Hamlet should be out in the public square making speeches and rousing the people against their current king. Claudius is expecting that and is (presumably) ready to imprison his "son" upon the slightest suspicion of treason. But instead Hamlet does the sulky, driven-mad-by-grief thing, and Claudius doesn't know how to react. He can't bring the hammer down on Hamlet without a reason, because the people and Gertrude still have feelings for the former heir.
posted by Kevin Street at 3:01 PM on October 7, 2015 [7 favorites]


Great title.
posted by Poldo at 3:36 PM on October 7, 2015


Now I can't stop imagining Hamlet as Ignatius J Reilly, appalled at the prospect of his overprotective mother wanting to marry Claude Robichaux, and at the idea this might mean him leaving home and getting a job.
posted by um at 6:14 PM on October 7, 2015 [4 favorites]


The age issue seems to be a screwup on Shakespeare's part. Hamlet being at university, and dissed by Polonius as a hot-blooded young man argue for youth, as does the fact that he didn't gain the crown immediately when his father died, (hough you'd expect Claudius to be referred to as regent rather than king in that case.) In Belleforest's Histoires Tragiques, generally considered the source of Shakespeare's story, Amleth has "not attained to man's estate."

So either the age given by the Yorik scene was a mistake, or Hamlet was away in England for a very long time before his return.
posted by CheeseDigestsAll at 6:32 PM on October 7, 2015 [1 favorite]


The Slate article says: "Today, however, Hamlet’s heroism is taken for granted" and this is making me really annoyed.

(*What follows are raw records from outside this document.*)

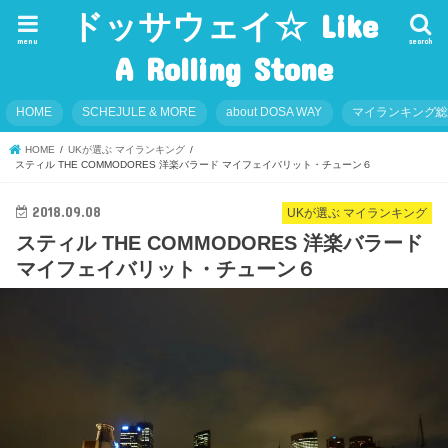
ドッサウェイ☆ Like
menu
search
A Rolling Stone
HOME
SCHEJULE & MORE
about DOSA WAY
マイランキング
HOME
UKが選ぶ マイランキング
スティル THE COMMODORES 洋楽バラード マイフェイバリット・チューン６
2018.09.08
UKが選ぶ マイランキング
スティル THE COMMODORES 洋楽バラード
マイフェイバリット・チューン６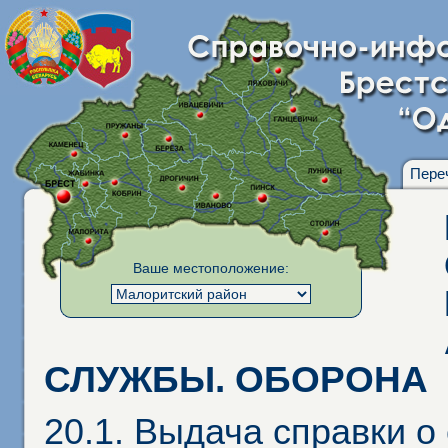
Пере
Ваше местоположение:
СЛУЖБЫ. ОБОРОНА
20.1. Выдача справки 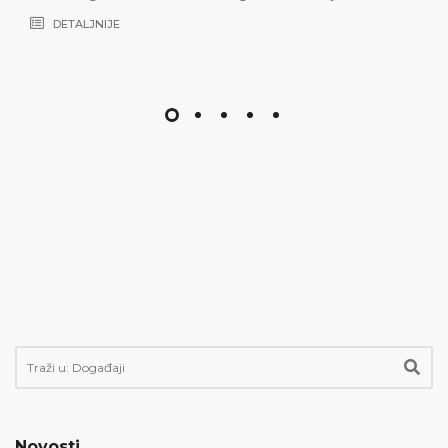
DETALJNIJE
Novosti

This is literally the opposite of the whole point of the play: Hamlet's inability to take decisive action until it's far too late. He is not a hero, and that is his tragic flaw.
posted by Andrhia at 5:53 AM on October 8, 2015 [3 favorites]


Paul Giamatti did Hamlet a couple years back. Way too old for the role, but totally nailed his sad-sackery.